Rubin CPX forms part of Nvidia’s upcoming Vera Rubin platform, marrying specialized hardware and disaggregated infrastructure to meet burgeoning AI demands. Integrated into the Vera Rubin NVL144 CPX rack, the chip delivers up to 8 exaFLOPS of NVFP4 compute power—7.5 times the performance of the current GB300 NVL72 systems—and includes a staggering 100 TB of high-speed memory with 1.7 PB/s bandwidth. This consolidated architecture enables long-context inference at scale, trimming inference latency and cost while opening doors to generative video and complex coding tasks. The platform’s dense configuration and orchestration over NVIDIA’s Dynamo, InfiniBand and Spectrum-X networking components redefine efficiency across full-stack AI infrastructure. Some projections estimate a $5 billion revenue return from a $100 million deployment, underscoring the economic potential of mass-scale token processing.

Chief among the innovations of Rubin CPX, as paraphrased here, is its nature as “the first CUDA GPU purpose-built for massive-context AI.” It is designed to process sequences measured in millions of tokens, empowering models to handle entire hours of video or full-scale codebases in a single inference pass. The chip combines video decoding, encoding, and inference capabilities on a monolithic die—with 128 GB of GDDR7 memory, NVFP4 precision pushing 30 petaflops of compute, and attention mechanisms operating up to three times faster than current systems.

This launch is supported by strategic tape-out progress. Earlier confirmation from Nvidia’s CFO stated that both Rubin GPUs and Vera CPUs, along with accompanying network accelerators and photonics components, have entered fabrication at TSMC, keeping the Vera Rubin platform on track for 2026 rollout.

Industry players are already signalling adoption plans.
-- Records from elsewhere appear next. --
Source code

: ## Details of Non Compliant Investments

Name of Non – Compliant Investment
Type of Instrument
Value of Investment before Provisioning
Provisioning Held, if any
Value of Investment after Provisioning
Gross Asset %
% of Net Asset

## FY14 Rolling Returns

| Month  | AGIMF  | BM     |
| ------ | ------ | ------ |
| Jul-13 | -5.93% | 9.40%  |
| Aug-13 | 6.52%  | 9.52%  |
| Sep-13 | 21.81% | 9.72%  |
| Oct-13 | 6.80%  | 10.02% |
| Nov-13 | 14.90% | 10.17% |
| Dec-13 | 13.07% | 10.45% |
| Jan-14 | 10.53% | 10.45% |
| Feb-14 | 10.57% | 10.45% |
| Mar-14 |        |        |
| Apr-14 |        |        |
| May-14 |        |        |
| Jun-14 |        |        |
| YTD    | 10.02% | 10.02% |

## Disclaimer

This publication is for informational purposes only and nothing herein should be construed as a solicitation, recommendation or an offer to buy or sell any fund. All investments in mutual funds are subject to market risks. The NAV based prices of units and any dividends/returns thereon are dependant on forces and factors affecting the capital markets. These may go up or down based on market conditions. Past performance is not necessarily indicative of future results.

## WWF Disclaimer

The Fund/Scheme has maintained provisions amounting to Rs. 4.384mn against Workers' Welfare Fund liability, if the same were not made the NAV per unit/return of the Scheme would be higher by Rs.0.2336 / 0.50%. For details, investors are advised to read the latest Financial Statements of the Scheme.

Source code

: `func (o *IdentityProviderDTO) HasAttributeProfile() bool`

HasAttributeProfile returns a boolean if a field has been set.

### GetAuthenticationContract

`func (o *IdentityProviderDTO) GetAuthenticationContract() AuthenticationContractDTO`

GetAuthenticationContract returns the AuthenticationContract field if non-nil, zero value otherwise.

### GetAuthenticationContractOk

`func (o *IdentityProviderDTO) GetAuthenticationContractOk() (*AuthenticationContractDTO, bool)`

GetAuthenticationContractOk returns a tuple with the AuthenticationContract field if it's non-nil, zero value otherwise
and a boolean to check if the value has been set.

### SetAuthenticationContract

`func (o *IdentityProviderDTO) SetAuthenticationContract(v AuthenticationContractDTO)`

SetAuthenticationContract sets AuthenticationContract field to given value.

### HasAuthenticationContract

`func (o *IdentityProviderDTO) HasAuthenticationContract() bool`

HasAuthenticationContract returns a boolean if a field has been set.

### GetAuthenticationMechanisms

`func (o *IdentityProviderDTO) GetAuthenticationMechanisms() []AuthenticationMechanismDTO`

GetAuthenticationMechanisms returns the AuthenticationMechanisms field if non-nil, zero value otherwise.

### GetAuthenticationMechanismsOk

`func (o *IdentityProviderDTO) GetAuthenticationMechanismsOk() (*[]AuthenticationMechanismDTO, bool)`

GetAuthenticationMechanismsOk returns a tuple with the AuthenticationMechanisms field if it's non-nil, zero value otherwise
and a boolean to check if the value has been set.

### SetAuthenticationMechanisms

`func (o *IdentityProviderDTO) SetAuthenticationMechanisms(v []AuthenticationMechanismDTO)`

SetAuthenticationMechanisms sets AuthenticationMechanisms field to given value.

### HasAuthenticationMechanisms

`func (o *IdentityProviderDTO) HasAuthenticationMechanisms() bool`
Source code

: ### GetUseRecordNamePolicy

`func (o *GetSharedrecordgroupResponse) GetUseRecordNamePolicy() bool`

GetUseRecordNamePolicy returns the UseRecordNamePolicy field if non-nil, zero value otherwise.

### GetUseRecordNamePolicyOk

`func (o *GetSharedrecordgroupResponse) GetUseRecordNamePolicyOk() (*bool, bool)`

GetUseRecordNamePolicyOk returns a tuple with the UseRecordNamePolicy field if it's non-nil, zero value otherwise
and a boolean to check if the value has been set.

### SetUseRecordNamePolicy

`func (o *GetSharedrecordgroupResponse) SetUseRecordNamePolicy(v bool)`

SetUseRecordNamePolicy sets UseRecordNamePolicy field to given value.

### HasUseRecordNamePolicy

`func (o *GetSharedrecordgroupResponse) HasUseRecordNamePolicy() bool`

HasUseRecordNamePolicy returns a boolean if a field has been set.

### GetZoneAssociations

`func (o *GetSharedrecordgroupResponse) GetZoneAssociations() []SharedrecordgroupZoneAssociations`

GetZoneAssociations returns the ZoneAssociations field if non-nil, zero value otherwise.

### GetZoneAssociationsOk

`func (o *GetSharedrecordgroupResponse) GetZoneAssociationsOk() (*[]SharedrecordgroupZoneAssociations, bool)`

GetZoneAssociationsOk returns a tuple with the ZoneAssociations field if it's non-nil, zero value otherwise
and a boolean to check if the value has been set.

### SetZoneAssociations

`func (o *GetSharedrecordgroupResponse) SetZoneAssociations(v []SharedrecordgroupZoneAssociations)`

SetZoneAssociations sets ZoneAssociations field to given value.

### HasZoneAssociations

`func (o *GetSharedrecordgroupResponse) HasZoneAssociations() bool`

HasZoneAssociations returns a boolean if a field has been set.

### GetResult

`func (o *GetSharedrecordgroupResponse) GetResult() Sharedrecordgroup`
AI-powered software developer Cursor anticipates Rubin CPX will enable “lightning-fast code generation and developer insights,” while generative video studio Runway expects to scale cinematic creation “with unmatched speed, realism and control.” Even models with 100-million-token context windows—covering entire codebases, documentation, and interaction histories—stand to gain from faster compute and context retention.

Observers including TechRepublic and TechWire Asia highlight the practical leap Rubin CPX introduces for long-context AI. Processing tasks such as complex coding and video generation on hour-long content becomes feasible, supported by hardware capable of seamlessly managing massive token sequences.